Fragmento seleccionado =
Ya hemos destacado que el impacto de América sobre España no sólo fue en lo económico y cultural, sino también en lo teológico y filosófico. España operó como un espejo de refracción y difundió culturalmente en América y en Europa dos cosas: el cristianismo y el “humanismo teológico” en América e hizo que América difundiera el “humanismo utópico” en Europa a través de España. El ideal utópico que Europa renacentista recibe de América luego retorna hacia América barroca repotenciado con los ideales del cristianismo.

Efectivamente, el probabilismo moral de los jesuitas es el reflujo en América de las utopías del Renacimiento de Tomás Moro (1477-1537), Tommaso Campanella (1568-1639) y Francis Bacon (1561-1626), las cuales fueron influidas por las formas de comunismo primitivo que se practicaban en el recién descubierto Nuevo Continente. En otras palabras, después de Platón y San Agustín la  utopía social se reaviva por el impacto de la realidad indígena americana primero en Europa del siglo quince y luego retorna a América con los jesuitas en el siglo diecisiete, quedando en el imaginario social como la sociedad ideal y modelo de la libertad concreta. Sin desempleo ni hambruna al hombre andino, además del trabajo, sólo le quedaba un tiempo libre para dedicarlo al descanso inerte o a las fiestas comunales con gran afición a la chicha fermentada. Todo esto impactó sobre el imaginario europeo del Renacimiento y el Barroco retornando a América potenciado en el alambique del cristianismo. Este reflujo hacia América española tiene una forma concreta, a saber, el experimento comunista-cristiano de las comunidades jesuitas.

Tareas =
(a) Indica si cada afirmación coincide con el fragmento seleccionado, respondiendo sí o no y citando textualmente las palabras que lo deciden: (i) España difundió el cristianismo en América; (ii) las utopías de Moro, Campanella y Bacon recibieron la influencia de formas de comunismo primitivo del Nuevo Continente; (iii) la utopía social retorna a América con los jesuitas en el siglo quince.
(b) Edita, por favor, el tramo del fragmento seleccionado que va desde "Ya hemos destacado" hasta "ideales del cristianismo.", cambiando "espejo de refracción" por "prisma".
Los registros no se necesitan para resolver nada.

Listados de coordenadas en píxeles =
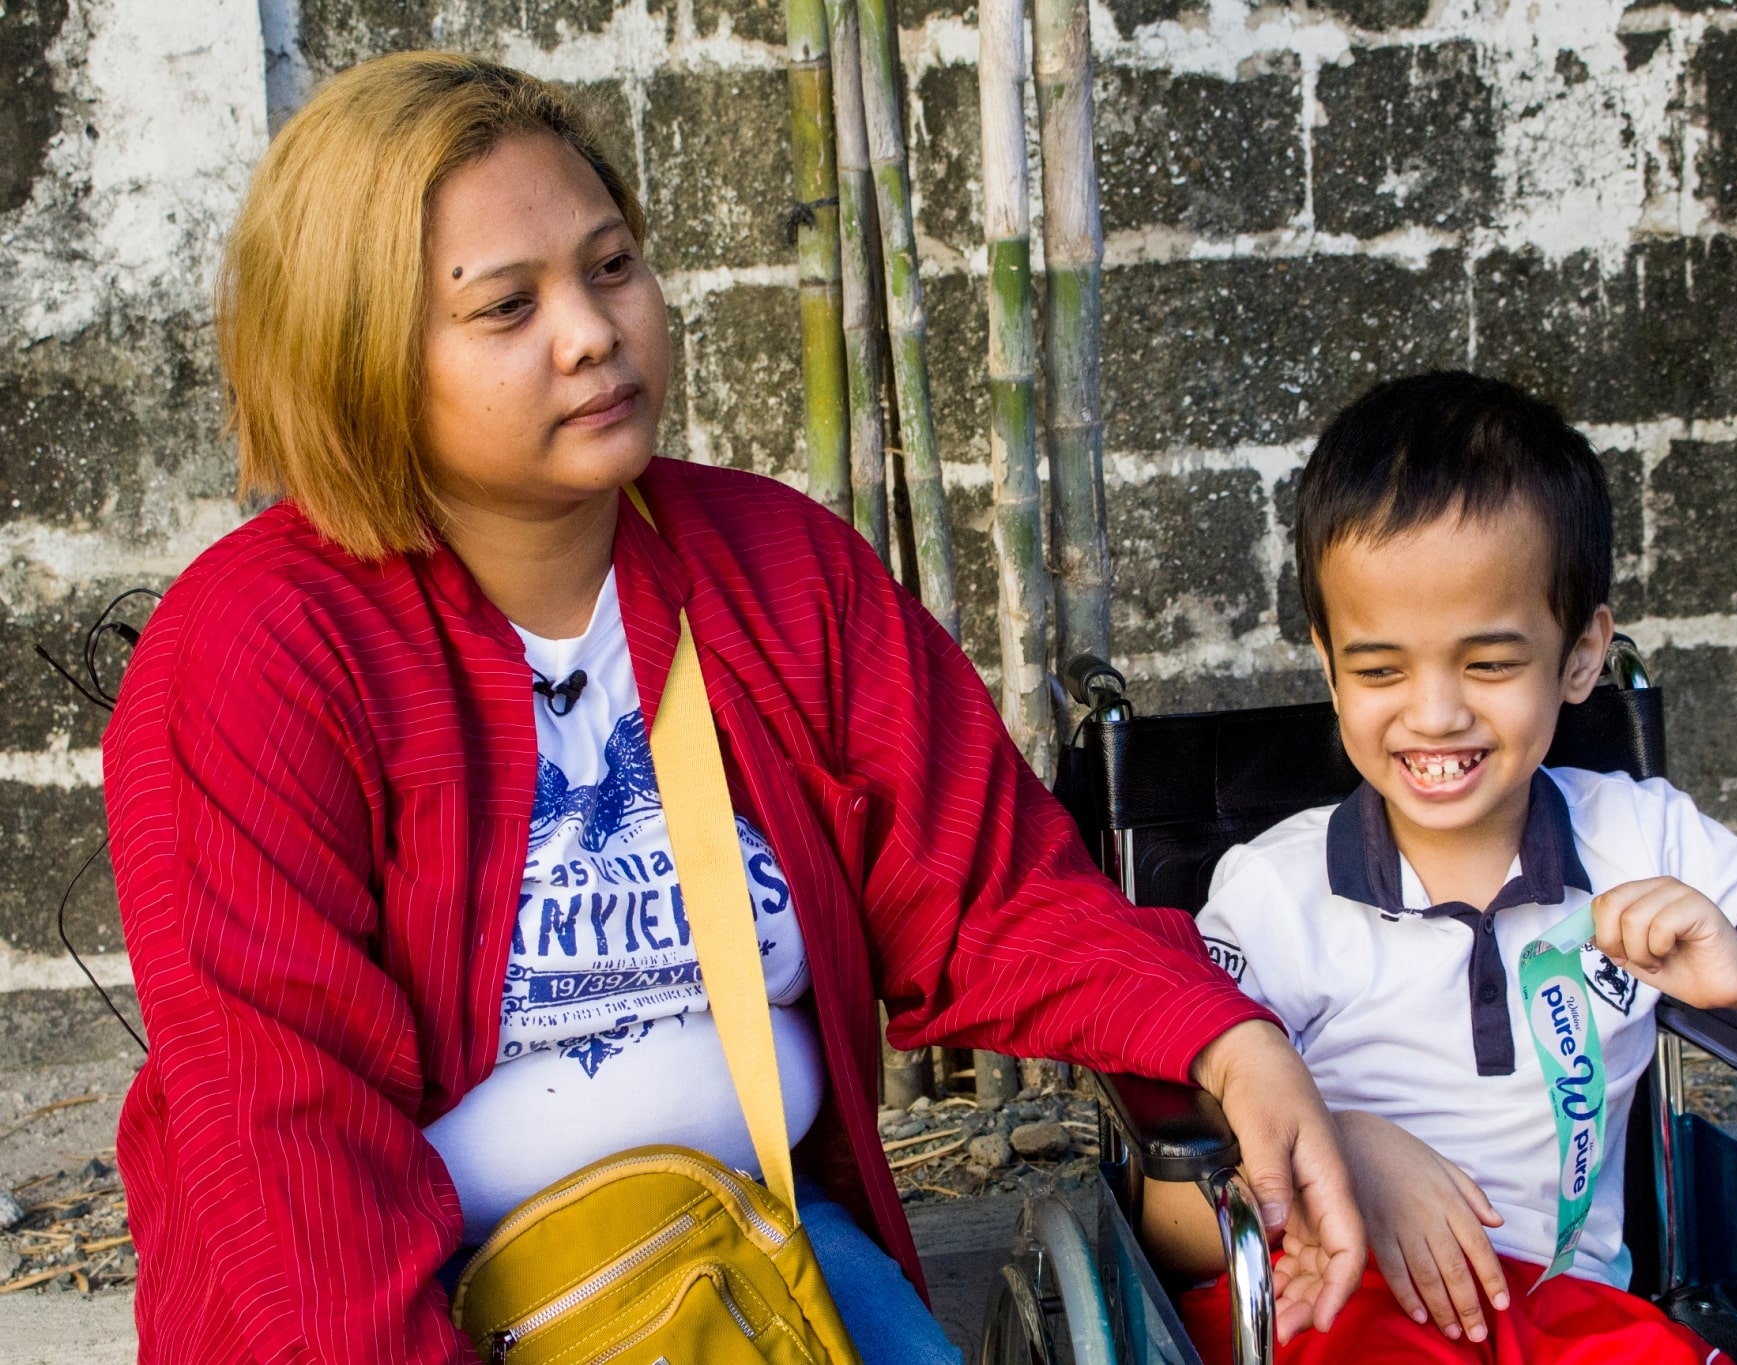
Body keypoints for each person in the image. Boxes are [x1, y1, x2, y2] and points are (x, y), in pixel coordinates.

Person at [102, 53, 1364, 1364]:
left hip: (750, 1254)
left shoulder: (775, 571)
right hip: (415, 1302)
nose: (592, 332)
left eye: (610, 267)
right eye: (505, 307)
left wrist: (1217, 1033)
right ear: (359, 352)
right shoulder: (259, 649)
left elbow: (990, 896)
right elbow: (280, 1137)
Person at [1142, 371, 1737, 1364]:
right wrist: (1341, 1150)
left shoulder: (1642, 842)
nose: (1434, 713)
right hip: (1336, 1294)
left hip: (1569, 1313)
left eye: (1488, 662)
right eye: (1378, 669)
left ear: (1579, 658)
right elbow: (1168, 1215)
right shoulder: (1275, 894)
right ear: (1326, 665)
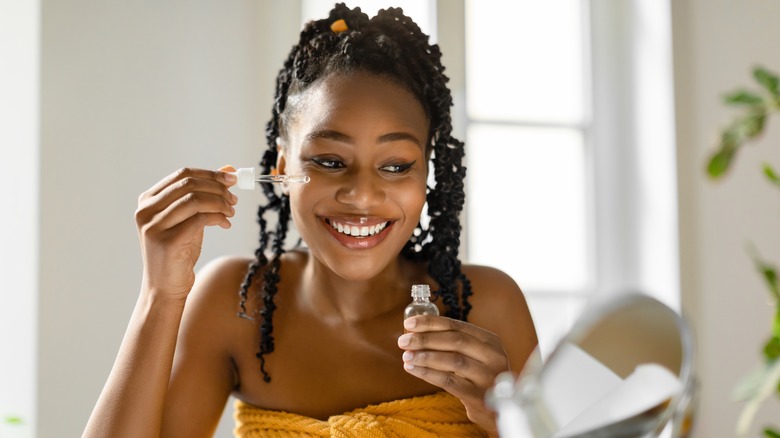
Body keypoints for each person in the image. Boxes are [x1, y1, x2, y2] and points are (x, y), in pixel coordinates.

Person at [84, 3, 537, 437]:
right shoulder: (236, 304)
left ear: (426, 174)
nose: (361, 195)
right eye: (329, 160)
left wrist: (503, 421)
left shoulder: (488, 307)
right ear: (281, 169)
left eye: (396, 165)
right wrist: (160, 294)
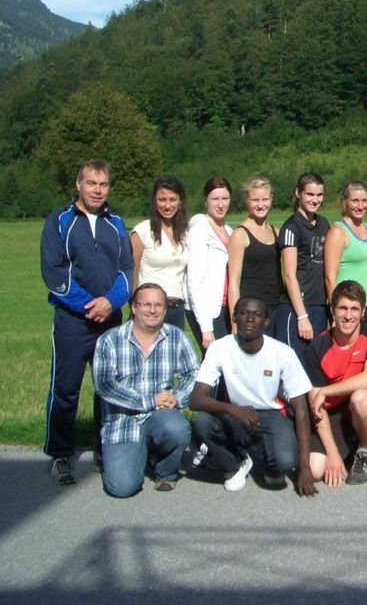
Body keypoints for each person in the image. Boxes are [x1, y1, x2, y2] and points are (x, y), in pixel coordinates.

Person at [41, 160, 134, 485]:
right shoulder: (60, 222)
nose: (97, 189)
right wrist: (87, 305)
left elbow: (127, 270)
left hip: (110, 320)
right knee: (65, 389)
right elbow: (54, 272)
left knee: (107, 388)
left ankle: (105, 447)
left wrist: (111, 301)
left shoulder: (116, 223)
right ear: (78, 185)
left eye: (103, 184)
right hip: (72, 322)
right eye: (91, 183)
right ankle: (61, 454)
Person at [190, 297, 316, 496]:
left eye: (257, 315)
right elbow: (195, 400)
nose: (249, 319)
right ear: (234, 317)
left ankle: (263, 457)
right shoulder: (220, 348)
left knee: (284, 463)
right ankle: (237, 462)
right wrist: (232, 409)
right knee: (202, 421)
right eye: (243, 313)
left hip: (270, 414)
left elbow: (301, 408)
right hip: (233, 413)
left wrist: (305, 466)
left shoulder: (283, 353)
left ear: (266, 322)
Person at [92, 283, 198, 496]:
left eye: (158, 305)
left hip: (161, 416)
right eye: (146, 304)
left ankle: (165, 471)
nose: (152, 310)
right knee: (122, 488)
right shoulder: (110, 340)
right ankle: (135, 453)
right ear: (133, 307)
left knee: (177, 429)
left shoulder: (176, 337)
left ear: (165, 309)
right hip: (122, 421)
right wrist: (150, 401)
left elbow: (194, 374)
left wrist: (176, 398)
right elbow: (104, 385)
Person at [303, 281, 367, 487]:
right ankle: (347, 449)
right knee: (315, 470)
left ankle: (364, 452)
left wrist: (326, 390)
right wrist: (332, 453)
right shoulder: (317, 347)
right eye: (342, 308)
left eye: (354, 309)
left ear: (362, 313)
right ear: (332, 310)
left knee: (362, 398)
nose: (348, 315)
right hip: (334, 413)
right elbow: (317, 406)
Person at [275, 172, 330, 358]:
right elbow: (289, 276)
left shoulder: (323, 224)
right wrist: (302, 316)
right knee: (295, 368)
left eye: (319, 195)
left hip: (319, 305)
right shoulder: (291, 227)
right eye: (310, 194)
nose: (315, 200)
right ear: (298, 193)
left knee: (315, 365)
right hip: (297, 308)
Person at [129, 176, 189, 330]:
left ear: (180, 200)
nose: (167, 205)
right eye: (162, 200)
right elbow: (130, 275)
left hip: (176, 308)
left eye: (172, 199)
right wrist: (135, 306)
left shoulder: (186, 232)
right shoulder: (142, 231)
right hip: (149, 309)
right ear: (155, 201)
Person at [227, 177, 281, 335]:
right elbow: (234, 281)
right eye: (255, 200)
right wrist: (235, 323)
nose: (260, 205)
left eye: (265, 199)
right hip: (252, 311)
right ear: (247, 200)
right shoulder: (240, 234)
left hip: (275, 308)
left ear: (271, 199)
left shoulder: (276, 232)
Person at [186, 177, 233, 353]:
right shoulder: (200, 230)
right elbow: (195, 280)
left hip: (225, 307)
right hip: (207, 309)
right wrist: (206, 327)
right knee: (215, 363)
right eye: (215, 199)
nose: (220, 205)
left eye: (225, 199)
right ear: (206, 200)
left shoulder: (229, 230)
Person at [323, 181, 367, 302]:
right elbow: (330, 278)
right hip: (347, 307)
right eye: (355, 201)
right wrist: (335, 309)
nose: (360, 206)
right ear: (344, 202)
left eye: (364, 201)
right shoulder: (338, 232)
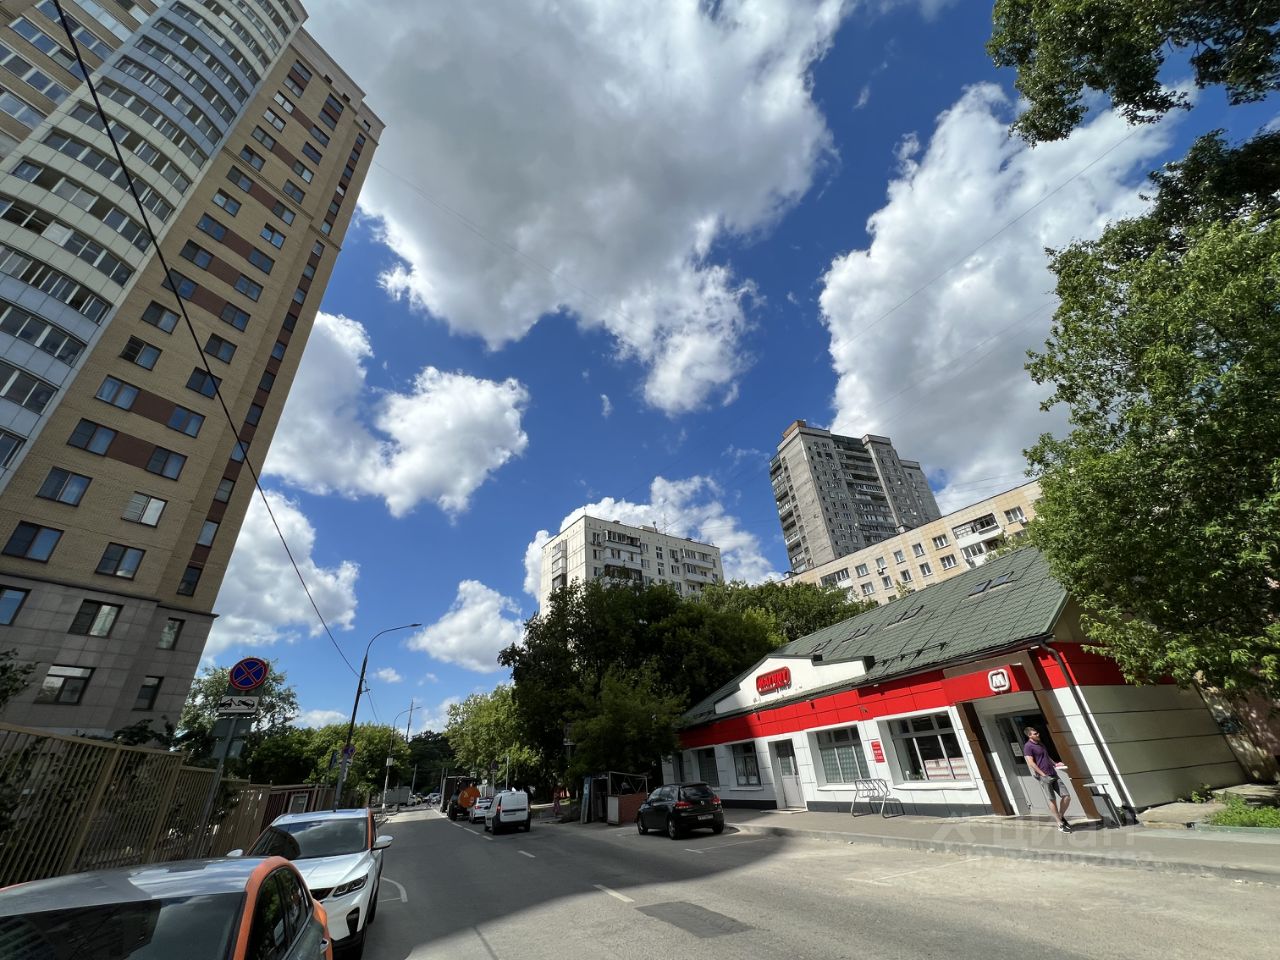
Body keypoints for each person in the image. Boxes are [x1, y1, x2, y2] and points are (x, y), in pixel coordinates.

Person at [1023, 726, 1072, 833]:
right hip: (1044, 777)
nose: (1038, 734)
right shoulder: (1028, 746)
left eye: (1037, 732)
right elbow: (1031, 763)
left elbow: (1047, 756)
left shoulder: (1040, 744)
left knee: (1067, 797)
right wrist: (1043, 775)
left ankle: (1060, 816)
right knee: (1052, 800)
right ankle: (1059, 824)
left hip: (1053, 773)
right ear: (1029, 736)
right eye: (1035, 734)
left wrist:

Respuestas =
(a)
(i) Sí: "difundió culturalmente en América y en Europa dos cosas: el cristianismo y el “humanismo teológico” en América".
(ii) Sí: "las cuales fueron influidas por las formas de comunismo primitivo que se practicaban en el recién descubierto Nuevo Continente".
(iii) No: "luego retorna a América con los jesuitas en el siglo diecisiete".

(b)
Ya hemos destacado que el impacto de América sobre España no sólo fue en lo económico y cultural, sino también en lo teológico y filosófico. España operó como un prisma y difundió culturalmente en América y en Europa dos cosas: el cristianismo y el “humanismo teológico” en América e hizo que América difundiera el “humanismo utópico” en Europa a través de España. El ideal utópico que Europa renacentista recibe de América luego retorna hacia América barroca repotenciado con los ideales del cristianismo.